Work to be completed: From the listing below, return each line that includes "four".
Available records Block Start
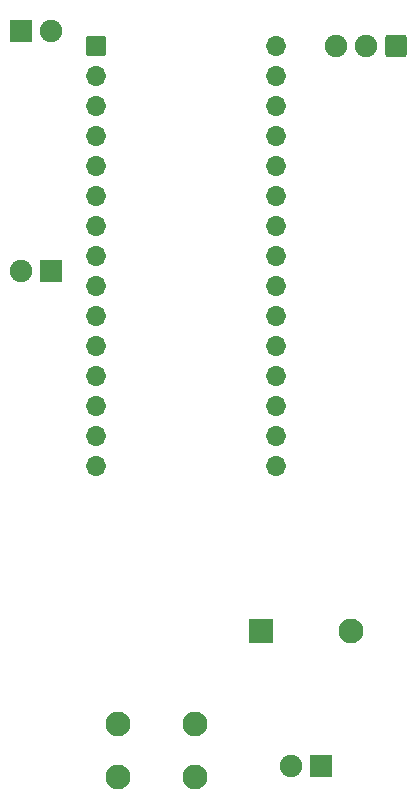
<source format=gbs>
G04 #@! TF.GenerationSoftware,KiCad,Pcbnew,6.0.1-79c1e3a40b~116~ubuntu20.04.1*
G04 #@! TF.CreationDate,2022-02-01T23:26:21-08:00*
G04 #@! TF.ProjectId,Laser_Tag,4c617365-725f-4546-9167-2e6b69636164,2-1-22*
G04 #@! TF.SameCoordinates,Original*
G04 #@! TF.FileFunction,Soldermask,Bot*
G04 #@! TF.FilePolarity,Negative*
%FSLAX46Y46*%
G04 Gerber Fmt 4.6, Leading zero omitted, Abs format (unit mm)*
G04 Created by KiCad (PCBNEW 6.0.1-79c1e3a40b~116~ubuntu20.04.1) date 2022-02-01 23:26:21*
%MOMM*%
%LPD*%
G01*
G04 APERTURE LIST*
G04 Aperture macros list*
%AMRoundRect*
0 Rectangle with rounded corners*
0 $1 Rounding radius*
0 $2 $3 $4 $5 $6 $7 $8 $9 X,Y pos of 4 corners*
0 Add a 4 corners polygon primitive as box body*
4,1,4,$2,$3,$4,$5,$6,$7,$8,$9,$2,$3,0*
0 Add four circle primitives for the rounded corners*
1,1,$1+$1,$2,$3*
1,1,$1+$1,$4,$5*
1,1,$1+$1,$6,$7*
1,1,$1+$1,$8,$9*
0 Add four rect primitives between the rounded corners*
20,1,$1+$1,$2,$3,$4,$5,0*
20,1,$1+$1,$4,$5,$6,$7,0*
20,1,$1+$1,$6,$7,$8,$9,0*
20,1,$1+$1,$8,$9,$2,$3,0*%
G04 Aperture macros list end*
%ADD10C,2.102000*%
%ADD11RoundRect,0.051000X-0.800000X-0.800000X0.800000X-0.800000X0.800000X0.800000X-0.800000X0.800000X0*%
%ADD12O,1.702000X1.702000*%
%ADD13RoundRect,0.051000X-1.000000X-1.000000X1.000000X-1.000000X1.000000X1.000000X-1.000000X1.000000X0*%
%ADD14RoundRect,0.301200X0.649800X0.649800X-0.649800X0.649800X-0.649800X-0.649800X0.649800X-0.649800X0*%
%ADD15C,1.902000*%
%ADD16RoundRect,0.051000X0.900000X0.900000X-0.900000X0.900000X-0.900000X-0.900000X0.900000X-0.900000X0*%
%ADD17RoundRect,0.051000X-0.900000X-0.900000X0.900000X-0.900000X0.900000X0.900000X-0.900000X0.900000X0*%
G04 APERTURE END LIST*
D10*
X113590000Y-142530000D03*
X120090000Y-142530000D03*
X113590000Y-147030000D03*
X120090000Y-147030000D03*
D11*
X111760000Y-85090000D03*
D12*
X111760000Y-87630000D03*
X111760000Y-90170000D03*
X111760000Y-92710000D03*
X111760000Y-95250000D03*
X111760000Y-97790000D03*
X111760000Y-100330000D03*
X111760000Y-102870000D03*
X111760000Y-105410000D03*
X111760000Y-107950000D03*
X111760000Y-110490000D03*
X111760000Y-113030000D03*
X111760000Y-115570000D03*
X111760000Y-118110000D03*
X111760000Y-120650000D03*
X127000000Y-120650000D03*
X127000000Y-118110000D03*
X127000000Y-115570000D03*
X127000000Y-113030000D03*
X127000000Y-110490000D03*
X127000000Y-107950000D03*
X127000000Y-105410000D03*
X127000000Y-102870000D03*
X127000000Y-100330000D03*
X127000000Y-97790000D03*
X127000000Y-95250000D03*
X127000000Y-92710000D03*
X127000000Y-90170000D03*
X127000000Y-87630000D03*
X127000000Y-85090000D03*
D13*
X125740000Y-134620000D03*
D10*
X133340000Y-134620000D03*
D14*
X137160000Y-85090000D03*
D15*
X134620000Y-85090000D03*
X132080000Y-85090000D03*
D16*
X130810000Y-146050000D03*
D15*
X128270000Y-146050000D03*
D16*
X107950000Y-104140000D03*
D15*
X105410000Y-104140000D03*
D17*
X105410000Y-83820000D03*
D15*
X107950000Y-83820000D03*
M02*

</source>
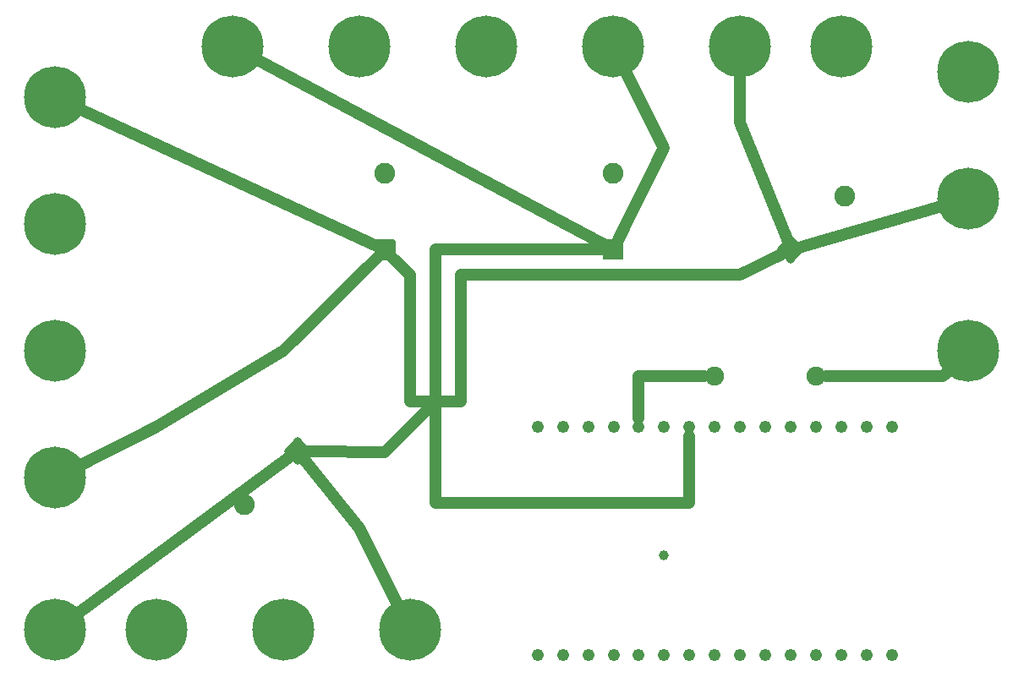
<source format=gtl>
G04 MADE WITH FRITZING*
G04 WWW.FRITZING.ORG*
G04 DOUBLE SIDED*
G04 HOLES PLATED*
G04 CONTOUR ON CENTER OF CONTOUR VECTOR*
%ASAXBY*%
%FSLAX23Y23*%
%MOIN*%
%OFA0B0*%
%SFA1.0B1.0*%
%ADD10C,0.047859*%
%ADD11C,0.039370*%
%ADD12C,0.082000*%
%ADD13C,0.075000*%
%ADD14C,0.244000*%
%ADD15R,0.082000X0.082000*%
%ADD16C,0.048000*%
%ADD17C,0.020000*%
%LNCOPPER1*%
G90*
G70*
G54D10*
X2387Y1120D03*
X2187Y222D03*
X2287Y222D03*
X2387Y222D03*
X2487Y222D03*
X2586Y222D03*
X2287Y1120D03*
X2187Y1120D03*
X2487Y1120D03*
X2686Y222D03*
X2786Y222D03*
X2886Y222D03*
X2986Y222D03*
X3086Y222D03*
X3185Y222D03*
X3285Y222D03*
X3385Y222D03*
X3485Y222D03*
X3585Y222D03*
X2886Y1120D03*
X2986Y1120D03*
X3086Y1120D03*
X3185Y1120D03*
X3285Y1120D03*
X3385Y1120D03*
X3485Y1120D03*
X3585Y1120D03*
X2586Y1120D03*
X2686Y1120D03*
X2786Y1120D03*
G54D11*
X2686Y616D03*
G54D12*
X1242Y1026D03*
X1030Y814D03*
G54D13*
X3286Y1320D03*
X2886Y1320D03*
G54D14*
X1686Y320D03*
X1686Y320D03*
X1186Y320D03*
X1186Y320D03*
X3886Y1420D03*
X3886Y1420D03*
X286Y2420D03*
X286Y2420D03*
X986Y2620D03*
X986Y2620D03*
X286Y1420D03*
X286Y1420D03*
X1986Y2620D03*
X1986Y2620D03*
X2486Y2620D03*
X2486Y2620D03*
X3386Y2620D03*
X3386Y2620D03*
X3886Y2020D03*
X3886Y2020D03*
X286Y1920D03*
X286Y1920D03*
X1486Y2620D03*
X1486Y2620D03*
X2986Y2620D03*
X2986Y2620D03*
X3886Y2520D03*
X3886Y2520D03*
X686Y320D03*
X686Y320D03*
X286Y920D03*
X286Y920D03*
X286Y320D03*
X286Y320D03*
G54D12*
X3186Y1820D03*
X3398Y2032D03*
X1586Y1820D03*
X1586Y2120D03*
X2486Y1820D03*
X2486Y2120D03*
G54D15*
X2486Y1820D03*
G54D16*
X1886Y1720D02*
X2986Y1720D01*
D02*
X2986Y1720D02*
X3147Y1800D01*
D02*
X1886Y1220D02*
X1886Y1720D01*
D02*
X1786Y1220D02*
X1886Y1220D01*
D02*
X1786Y1220D02*
X1586Y1020D01*
D02*
X1786Y1220D02*
X1786Y1820D01*
D02*
X1786Y1820D02*
X2442Y1820D01*
D02*
X1586Y1020D02*
X1285Y1025D01*
D02*
X1784Y820D02*
X1786Y1220D01*
D02*
X1786Y1220D02*
X1686Y1220D01*
D02*
X1686Y1220D02*
X1686Y1720D01*
D02*
X2785Y820D02*
X1784Y820D01*
D02*
X1686Y1720D02*
X1616Y1789D01*
D02*
X2786Y1086D02*
X2785Y820D01*
D02*
X2586Y1320D02*
X2846Y1320D01*
D02*
X2586Y1153D02*
X2586Y1320D01*
D02*
X1486Y720D02*
X1269Y992D01*
D02*
X1642Y407D02*
X1486Y720D01*
D02*
X3786Y1320D02*
X3325Y1320D01*
D02*
X3817Y1351D02*
X3786Y1320D01*
D02*
X374Y2379D02*
X1546Y1838D01*
D02*
X1186Y1420D02*
X686Y1120D01*
D02*
X686Y1120D02*
X373Y963D01*
D02*
X1555Y1789D02*
X1186Y1420D01*
D02*
X2986Y2320D02*
X3170Y1860D01*
D02*
X2986Y2522D02*
X2986Y2320D01*
D02*
X1207Y1000D02*
X364Y377D01*
D02*
X3227Y1831D02*
X3792Y1993D01*
D02*
X2686Y2220D02*
X2505Y1858D01*
D02*
X2529Y2533D02*
X2686Y2220D01*
D02*
X2447Y1840D02*
X1071Y2574D01*
G54D17*
X1242Y982D02*
X1198Y1026D01*
X1242Y1070D01*
X1286Y1026D01*
X1242Y982D01*
D02*
X3186Y1863D02*
X3229Y1820D01*
X3186Y1776D01*
X3142Y1820D01*
X3186Y1863D01*
D02*
X1555Y1851D02*
X1617Y1851D01*
X1617Y1789D01*
X1555Y1789D01*
X1555Y1851D01*
D02*
G04 End of Copper1*
M02*
</source>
Available records Block End
Response:
0 Add four circle primitives for the rounded corners*
0 Add four rect primitives between the rounded corners*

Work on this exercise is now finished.